En la diaria queja —en ese vivir en el constante lamento de cuanto nos molesta de aquello que es nuestra vida presente— nos olvidamos de la gran cantidad de aconteceres que no dependen de los demás, ni del destino, ni de las circunstancias. Únicamente dependen de uno mismo. De nadie más que de ti, de mí.
La «suciedad» de nuestro entorno, el desorden de nuestros espacios, el caos que a veces nos rodea, no son otra cosa que un reflejo de algo interno que demanda nuestra atención. Y son estos, únicamente, nuestra auténtica responsabilidad.
Al menos, el que esto os cuenta, así lo ha experimentado, así lo ha sentido, así lo ha vivido.
Y no confieso esto desde la culpa, sino porque ahora sé —o más bien he recordado— que mi actuación en el presente, es absolutamente indispensable para la construcción del futuro; del mío, como tu acción lo será del tuyo.
Este simple pequeño gesto, esta toma de conciencia, marca una diferencia inmensa en el camino dela Inteligencia Emocional.
Porque reconocer lo que depende de uno mismo es el primer paso hacia la autorregulación, la autonomía emocional y el empoderamiento interior.

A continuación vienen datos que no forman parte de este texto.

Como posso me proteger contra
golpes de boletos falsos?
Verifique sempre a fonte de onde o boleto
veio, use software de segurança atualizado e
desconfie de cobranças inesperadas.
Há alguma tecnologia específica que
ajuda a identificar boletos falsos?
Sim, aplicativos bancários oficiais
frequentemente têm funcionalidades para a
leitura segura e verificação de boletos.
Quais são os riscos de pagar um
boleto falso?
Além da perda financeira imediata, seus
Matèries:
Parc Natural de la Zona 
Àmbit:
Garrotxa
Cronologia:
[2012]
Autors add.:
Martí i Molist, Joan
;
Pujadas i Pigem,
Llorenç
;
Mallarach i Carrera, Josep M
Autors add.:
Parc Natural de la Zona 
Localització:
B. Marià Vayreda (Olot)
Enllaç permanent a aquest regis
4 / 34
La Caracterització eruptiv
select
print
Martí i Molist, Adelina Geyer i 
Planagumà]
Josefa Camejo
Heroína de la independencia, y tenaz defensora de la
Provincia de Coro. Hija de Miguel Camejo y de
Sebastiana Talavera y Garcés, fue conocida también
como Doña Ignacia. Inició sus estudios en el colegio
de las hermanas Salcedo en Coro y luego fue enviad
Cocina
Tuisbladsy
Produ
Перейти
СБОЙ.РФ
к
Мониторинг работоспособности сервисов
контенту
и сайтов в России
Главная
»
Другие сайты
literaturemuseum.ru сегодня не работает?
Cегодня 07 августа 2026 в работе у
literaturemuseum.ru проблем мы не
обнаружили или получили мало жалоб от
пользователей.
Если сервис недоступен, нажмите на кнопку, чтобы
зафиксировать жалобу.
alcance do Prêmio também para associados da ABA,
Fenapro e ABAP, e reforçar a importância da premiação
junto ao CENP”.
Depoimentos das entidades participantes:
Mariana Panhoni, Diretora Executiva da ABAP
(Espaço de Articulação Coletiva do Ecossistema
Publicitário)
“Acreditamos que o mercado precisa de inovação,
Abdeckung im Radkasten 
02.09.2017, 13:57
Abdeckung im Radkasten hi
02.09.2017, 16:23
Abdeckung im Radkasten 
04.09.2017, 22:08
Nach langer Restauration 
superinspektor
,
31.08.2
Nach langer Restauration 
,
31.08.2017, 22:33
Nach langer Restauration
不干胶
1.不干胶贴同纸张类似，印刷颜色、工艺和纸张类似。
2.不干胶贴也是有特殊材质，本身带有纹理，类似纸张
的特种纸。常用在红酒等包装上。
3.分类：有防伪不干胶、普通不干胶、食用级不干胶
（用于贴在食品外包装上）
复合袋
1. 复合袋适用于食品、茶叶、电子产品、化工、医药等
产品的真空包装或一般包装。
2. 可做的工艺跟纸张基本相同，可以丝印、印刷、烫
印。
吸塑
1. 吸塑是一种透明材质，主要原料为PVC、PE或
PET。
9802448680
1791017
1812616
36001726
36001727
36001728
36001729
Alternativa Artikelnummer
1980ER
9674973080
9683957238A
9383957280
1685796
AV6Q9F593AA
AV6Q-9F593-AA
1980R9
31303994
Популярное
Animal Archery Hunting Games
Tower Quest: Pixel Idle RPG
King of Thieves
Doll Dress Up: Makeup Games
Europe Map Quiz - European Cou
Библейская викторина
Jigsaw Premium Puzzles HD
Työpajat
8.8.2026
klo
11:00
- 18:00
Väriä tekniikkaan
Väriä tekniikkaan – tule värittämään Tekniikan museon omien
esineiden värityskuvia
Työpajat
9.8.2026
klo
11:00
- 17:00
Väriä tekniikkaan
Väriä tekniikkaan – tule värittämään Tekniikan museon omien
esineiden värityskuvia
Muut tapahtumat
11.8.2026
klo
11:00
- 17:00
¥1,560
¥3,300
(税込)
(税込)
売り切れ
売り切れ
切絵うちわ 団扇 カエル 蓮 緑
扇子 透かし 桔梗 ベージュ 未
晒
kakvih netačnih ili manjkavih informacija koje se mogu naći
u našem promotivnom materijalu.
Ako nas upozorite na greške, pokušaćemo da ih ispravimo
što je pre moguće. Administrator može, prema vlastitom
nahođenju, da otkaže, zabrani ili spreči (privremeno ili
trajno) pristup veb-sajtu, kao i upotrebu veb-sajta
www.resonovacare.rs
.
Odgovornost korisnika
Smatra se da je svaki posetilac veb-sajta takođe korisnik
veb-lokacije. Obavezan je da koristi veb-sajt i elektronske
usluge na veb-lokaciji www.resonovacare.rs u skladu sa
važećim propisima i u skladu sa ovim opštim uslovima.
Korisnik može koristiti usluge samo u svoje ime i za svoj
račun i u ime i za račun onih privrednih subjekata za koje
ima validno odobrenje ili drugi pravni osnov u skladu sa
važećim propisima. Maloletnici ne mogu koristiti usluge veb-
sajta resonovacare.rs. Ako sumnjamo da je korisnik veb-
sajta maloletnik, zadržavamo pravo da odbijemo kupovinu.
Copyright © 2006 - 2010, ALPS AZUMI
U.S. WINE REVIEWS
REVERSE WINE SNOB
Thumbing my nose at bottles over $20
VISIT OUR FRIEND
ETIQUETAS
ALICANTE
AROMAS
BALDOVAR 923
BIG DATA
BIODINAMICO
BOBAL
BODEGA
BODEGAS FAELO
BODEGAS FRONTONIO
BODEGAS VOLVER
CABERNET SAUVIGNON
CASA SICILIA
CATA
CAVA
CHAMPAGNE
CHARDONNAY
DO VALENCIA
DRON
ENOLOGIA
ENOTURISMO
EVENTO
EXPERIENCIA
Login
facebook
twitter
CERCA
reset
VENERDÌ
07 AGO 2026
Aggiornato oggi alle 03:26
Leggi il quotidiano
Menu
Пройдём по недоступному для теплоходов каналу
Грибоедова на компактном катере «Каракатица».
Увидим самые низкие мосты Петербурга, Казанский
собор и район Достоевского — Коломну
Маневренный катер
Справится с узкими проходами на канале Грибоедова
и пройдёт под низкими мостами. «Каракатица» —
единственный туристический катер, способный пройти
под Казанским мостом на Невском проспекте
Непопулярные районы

No podemos esperar que otros ordenen nuestra vida —hagámonos cargo de nuestras vidas—, así como no podemos delegar en nadie —porque ese es nuestro propio asunto— la limpieza de nuestro mundo interno.
La visión transpersonal nos recuerda que todo acto externo es un espejo de una intención interna. Y como cuando tomo un trapo y limpio mi mesa, así también estoy limpiando una parte de mí que antes —olvidada y perdida— quedaba por atender.

Tomar acción
La clave está en actuar. No desde la obligación ni desde la culpa, sino desde la comprensión. Tomar acción.
“Mi actuación es indispensable, porque nadie puede limpiar mi alma por mí.”
Tomar acción desde la posibilidad. Desde esa posibilidad que se abre al camino hacia una vida en presencia, más consciente, más plena.
Y al final, después de este pequeño acto de toma de conciencia, surge la gratitud. Gracias al Cielo —al misterio que me sostiene— por mostrarme el camino. Gracias por recordarme que hoy estoy vivo y que tengo todo lo que necesito para empezar desde donde me encuentro.
Es un paso, sólo un necesario paso que marca el inicio.
Esta es, quizás, una de las más profundas lecciones de la Inteligencia Emocional Transpersonal: que la transformación no llega desde fuera, sino desde el gesto humilde de comenzar a actuar, por fuera y, esencialmente, por dentro.
Acción propuesta
Elige un espacio de tu casa que necesite atención. Puede ser una mesa, una estantería, un rincón olvidado. Antes de comenzar, detente. Respira hondo y repite: “Así como limpio fuera, también ordeno dentro.” Mientras limpias, hazlo con presencia. Observa, siente, respira. Cuando termines, siéntate unos minutos en silencio. Percibe cómo te sientes por dentro. Da las gracias. A tu conciencia. A la vida. A ti.